**YOUR ASSIGNMENT:**
Somewhere below, one line contains "(at 177.8 76.2))" and a later line contains "(segment (start 162.56". Output those two lines and everything between them exactly, and nothing else.
───── MATERIALS PROVIDED ─────
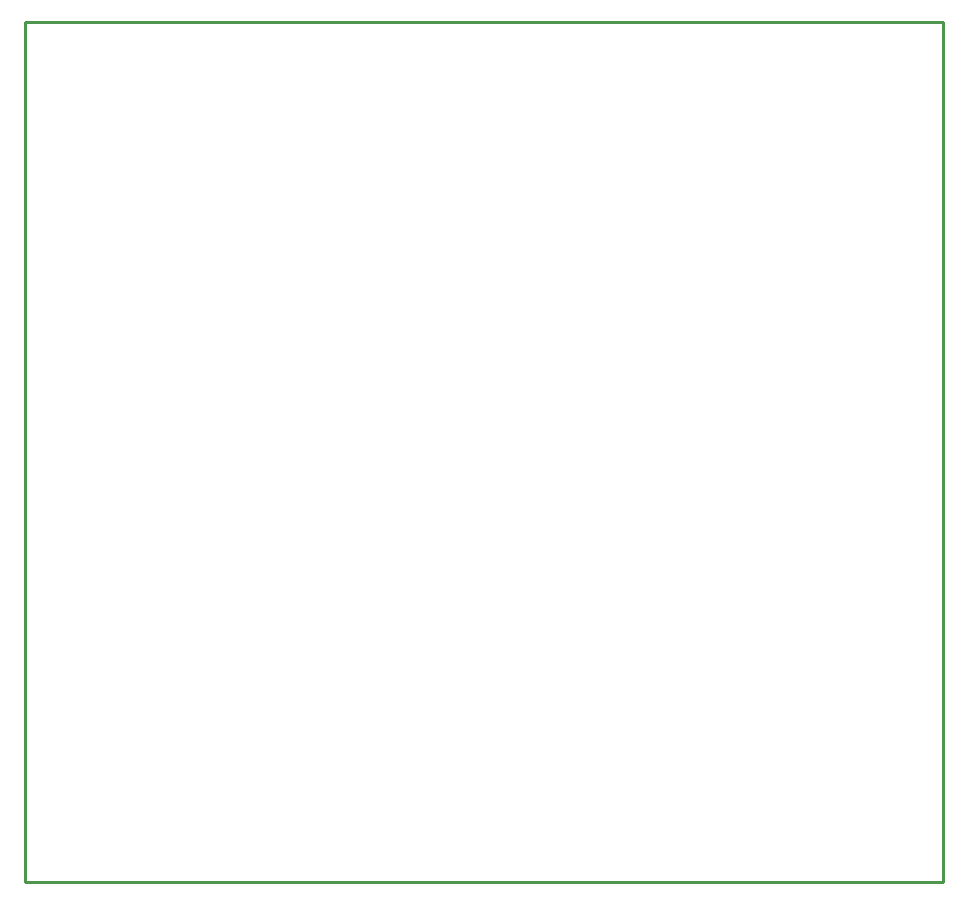
<source format=gko>
G04*
G04 #@! TF.GenerationSoftware,Altium Limited,Altium Designer,22.7.1 (60)*
G04*
G04 Layer_Color=16711935*
%FSLAX25Y25*%
%MOIN*%
G70*
G04*
G04 #@! TF.SameCoordinates,E9EB7054-F832-478C-845A-F08F9BC20AEA*
G04*
G04*
G04 #@! TF.FilePolarity,Positive*
G04*
G01*
G75*
%ADD15C,0.01000*%
D15*
X78000Y100000D02*
X384000D01*
Y386500D01*
X78000D02*
X384000D01*
X78000Y100000D02*
Y386500D01*
M02*

</source>
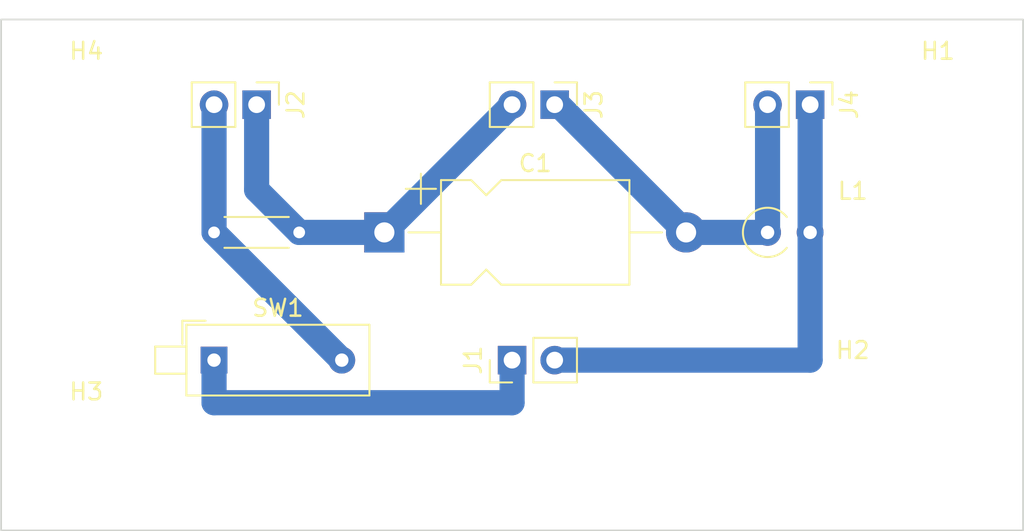
<source format=kicad_pcb>
(kicad_pcb (version 20221018) (generator pcbnew)

  (general
    (thickness 1.6)
  )

  (paper "A4")
  (layers
    (0 "F.Cu" signal)
    (31 "B.Cu" signal)
    (32 "B.Adhes" user "B.Adhesive")
    (33 "F.Adhes" user "F.Adhesive")
    (34 "B.Paste" user)
    (35 "F.Paste" user)
    (36 "B.SilkS" user "B.Silkscreen")
    (37 "F.SilkS" user "F.Silkscreen")
    (38 "B.Mask" user)
    (39 "F.Mask" user)
    (40 "Dwgs.User" user "User.Drawings")
    (41 "Cmts.User" user "User.Comments")
    (42 "Eco1.User" user "User.Eco1")
    (43 "Eco2.User" user "User.Eco2")
    (44 "Edge.Cuts" user)
    (45 "Margin" user)
    (46 "B.CrtYd" user "B.Courtyard")
    (47 "F.CrtYd" user "F.Courtyard")
    (48 "B.Fab" user)
    (49 "F.Fab" user)
    (50 "User.1" user)
    (51 "User.2" user)
    (52 "User.3" user)
    (53 "User.4" user)
    (54 "User.5" user)
    (55 "User.6" user)
    (56 "User.7" user)
    (57 "User.8" user)
    (58 "User.9" user)
  )

  (setup
    (stackup
      (layer "F.SilkS" (type "Top Silk Screen"))
      (layer "F.Paste" (type "Top Solder Paste"))
      (layer "F.Mask" (type "Top Solder Mask") (thickness 0.01))
      (layer "F.Cu" (type "copper") (thickness 0.035))
      (layer "dielectric 1" (type "core") (thickness 1.51) (material "FR4") (epsilon_r 4.5) (loss_tangent 0.02))
      (layer "B.Cu" (type "copper") (thickness 0.035))
      (layer "B.Mask" (type "Bottom Solder Mask") (thickness 0.01))
      (layer "B.Paste" (type "Bottom Solder Paste"))
      (layer "B.SilkS" (type "Bottom Silk Screen"))
      (copper_finish "None")
      (dielectric_constraints no)
    )
    (pad_to_mask_clearance 0)
    (pcbplotparams
      (layerselection 0x00010fc_ffffffff)
      (plot_on_all_layers_selection 0x0000000_00000000)
      (disableapertmacros false)
      (usegerberextensions false)
      (usegerberattributes true)
      (usegerberadvancedattributes true)
      (creategerberjobfile true)
      (dashed_line_dash_ratio 12.000000)
      (dashed_line_gap_ratio 3.000000)
      (svgprecision 4)
      (plotframeref false)
      (viasonmask false)
      (mode 1)
      (useauxorigin false)
      (hpglpennumber 1)
      (hpglpenspeed 20)
      (hpglpendiameter 15.000000)
      (dxfpolygonmode true)
      (dxfimperialunits true)
      (dxfusepcbnewfont true)
      (psnegative false)
      (psa4output false)
      (plotreference true)
      (plotvalue true)
      (plotinvisibletext false)
      (sketchpadsonfab false)
      (subtractmaskfromsilk false)
      (outputformat 1)
      (mirror false)
      (drillshape 1)
      (scaleselection 1)
      (outputdirectory "")
    )
  )

  (net 0 "")
  (net 1 "Net-(J2-Pin_1)")
  (net 2 "Net-(J3-Pin_1)")
  (net 3 "Net-(J1-Pin_1)")
  (net 4 "Net-(J1-Pin_2)")
  (net 5 "Net-(J2-Pin_2)")

  (footprint "MountingHole:MountingHole_2.2mm_M2" (layer "F.Cu") (at 187.96 68.58))

  (footprint "Capacitor_THT:CP_Axial_L11.0mm_D6.0mm_P18.00mm_Horizontal" (layer "F.Cu") (at 154.94 76.2))

  (footprint "Connector_PinHeader_2.54mm:PinHeader_1x02_P2.54mm_Vertical" (layer "F.Cu") (at 180.34 68.58 -90))

  (footprint "Button_Switch_THT:SW_DIP_SPSTx01_Piano_10.8x4.1mm_W7.62mm_P2.54mm" (layer "F.Cu") (at 144.78 83.82))

  (footprint "Resistor_THT:R_Axial_DIN0204_L3.6mm_D1.6mm_P5.08mm_Horizontal" (layer "F.Cu") (at 144.78 76.2))

  (footprint "Connector_PinHeader_2.54mm:PinHeader_1x02_P2.54mm_Vertical" (layer "F.Cu") (at 147.32 68.58 -90))

  (footprint "MountingHole:MountingHole_2.2mm_M2" (layer "F.Cu") (at 187.96 88.9))

  (footprint "MountingHole:MountingHole_2.2mm_M2" (layer "F.Cu") (at 137.16 68.58))

  (footprint "Connector_PinHeader_2.54mm:PinHeader_1x02_P2.54mm_Vertical" (layer "F.Cu") (at 165.1 68.58 -90))

  (footprint "Connector_PinHeader_2.54mm:PinHeader_1x02_P2.54mm_Vertical" (layer "F.Cu") (at 162.56 83.82 90))

  (footprint "Inductor_THT:L_Axial_L6.6mm_D2.7mm_P2.54mm_Vertical_Vishay_IM-2" (layer "F.Cu") (at 177.8 76.2))

  (footprint "MountingHole:MountingHole_2.2mm_M2" (layer "F.Cu") (at 137.16 88.9))

  (gr_rect (start 132.08 63.5) (end 193.04 93.98)
    (stroke (width 0.1) (type default)) (fill none) (layer "Edge.Cuts") (tstamp 9e8b5d6f-7300-41a3-8c80-768b779f66a8))

  (segment (start 149.86 76.2) (end 154.94 76.2) (width 1.5) (layer "B.Cu") (net 1) (tstamp 0d2f6a45-f3fd-4288-825a-534ce24c4c30))
  (segment (start 154.94 76.2) (end 162.56 68.58) (width 1.5) (layer "B.Cu") (net 1) (tstamp 1b5849cb-ef00-48df-9968-c9696b6cdc5f))
  (segment (start 147.32 73.66) (end 149.86 76.2) (width 1.5) (layer "B.Cu") (net 1) (tstamp 433402ef-cbee-4e0e-b21e-674037dead82))
  (segment (start 147.32 68.58) (end 147.32 73.66) (width 1.5) (layer "B.Cu") (net 1) (tstamp 43b4283e-a151-42b7-b6d6-1c12d6d55a4b))
  (segment (start 177.8 68.58) (end 177.8 76.2) (width 1.5) (layer "B.Cu") (net 2) (tstamp 36ac6eed-dde8-48b3-9382-3223250c3f3d))
  (segment (start 165.32 68.58) (end 172.94 76.2) (width 1.5) (layer "B.Cu") (net 2) (tstamp 67d86206-c595-4a53-8114-25526e22826e))
  (segment (start 172.94 76.2) (end 177.8 76.2) (width 1.5) (layer "B.Cu") (net 2) (tstamp 9b954024-678d-4e24-89c3-2c748bcf3ea7))
  (segment (start 144.78 86.36) (end 162.56 86.36) (width 1.5) (layer "B.Cu") (net 3) (tstamp 22afd227-9c8d-4be4-a8d1-0b258f2eb486))
  (segment (start 144.78 83.82) (end 144.78 86.36) (width 1.5) (layer "B.Cu") (net 3) (tstamp 2c32db50-d873-4bfa-9f9b-87b8ec9ee8ca))
  (segment (start 162.56 86.36) (end 162.56 83.82) (width 1.5) (layer "B.Cu") (net 3) (tstamp 79be0b4d-7717-422b-88d3-532d1d0a36eb))
  (segment (start 180.34 68.58) (end 180.34 76.2) (width 1.5) (layer "B.Cu") (net 4) (tstamp 3b249e4b-a520-4250-81a3-042bef78ad31))
  (segment (start 180.34 83.82) (end 180.34 76.2) (width 1.5) (layer "B.Cu") (net 4) (tstamp b29d8fbe-c53c-425c-be49-077deed6305f))
  (segment (start 165.1 83.82) (end 180.34 83.82) (width 1.5) (layer "B.Cu") (net 4) (tstamp bd172515-849b-4497-ab0d-dd2c582b2b84))
  (segment (start 144.78 76.2) (end 152.4 83.82) (width 1.5) (layer "B.Cu") (net 5) (tstamp 17003ad6-56c3-421d-8e7c-3e385cfb28ec))
  (segment (start 144.78 76.2) (end 144.78 68.58) (width 1.5) (layer "B.Cu") (net 5) (tstamp 63d64259-0cb4-46b0-b47f-74b528eb542a))

)

</source>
─────
**YOUR RESPONSE:**
  (footprint "Inductor_THT:L_Axial_L6.6mm_D2.7mm_P2.54mm_Vertical_Vishay_IM-2" (layer "F.Cu") (at 177.8 76.2))

  (footprint "MountingHole:MountingHole_2.2mm_M2" (layer "F.Cu") (at 137.16 88.9))

  (gr_rect (start 132.08 63.5) (end 193.04 93.98)
    (stroke (width 0.1) (type default)) (fill none) (layer "Edge.Cuts") (tstamp 9e8b5d6f-7300-41a3-8c80-768b779f66a8))

  (segment (start 149.86 76.2) (end 154.94 76.2) (width 1.5) (layer "B.Cu") (net 1) (tstamp 0d2f6a45-f3fd-4288-825a-534ce24c4c30))
  (segment (start 154.94 76.2) (end 162.56 68.58) (width 1.5) (layer "B.Cu") (net 1) (tstamp 1b5849cb-ef00-48df-9968-c9696b6cdc5f))
  (segment (start 147.32 73.66) (end 149.86 76.2) (width 1.5) (layer "B.Cu") (net 1) (tstamp 433402ef-cbee-4e0e-b21e-674037dead82))
  (segment (start 147.32 68.58) (end 147.32 73.66) (width 1.5) (layer "B.Cu") (net 1) (tstamp 43b4283e-a151-42b7-b6d6-1c12d6d55a4b))
  (segment (start 177.8 68.58) (end 177.8 76.2) (width 1.5) (layer "B.Cu") (net 2) (tstamp 36ac6eed-dde8-48b3-9382-3223250c3f3d))
  (segment (start 165.32 68.58) (end 172.94 76.2) (width 1.5) (layer "B.Cu") (net 2) (tstamp 67d86206-c595-4a53-8114-25526e22826e))
  (segment (start 172.94 76.2) (end 177.8 76.2) (width 1.5) (layer "B.Cu") (net 2) (tstamp 9b954024-678d-4e24-89c3-2c748bcf3ea7))
  (segment (start 144.78 86.36) (end 162.56 86.36) (width 1.5) (layer "B.Cu") (net 3) (tstamp 22afd227-9c8d-4be4-a8d1-0b258f2eb486))
  (segment (start 144.78 83.82) (end 144.78 86.36) (width 1.5) (layer "B.Cu") (net 3) (tstamp 2c32db50-d873-4bfa-9f9b-87b8ec9ee8ca))
  (segment (start 162.56 86.36) (end 162.56 83.82) (width 1.5) (layer "B.Cu") (net 3) (tstamp 79be0b4d-7717-422b-88d3-532d1d0a36eb))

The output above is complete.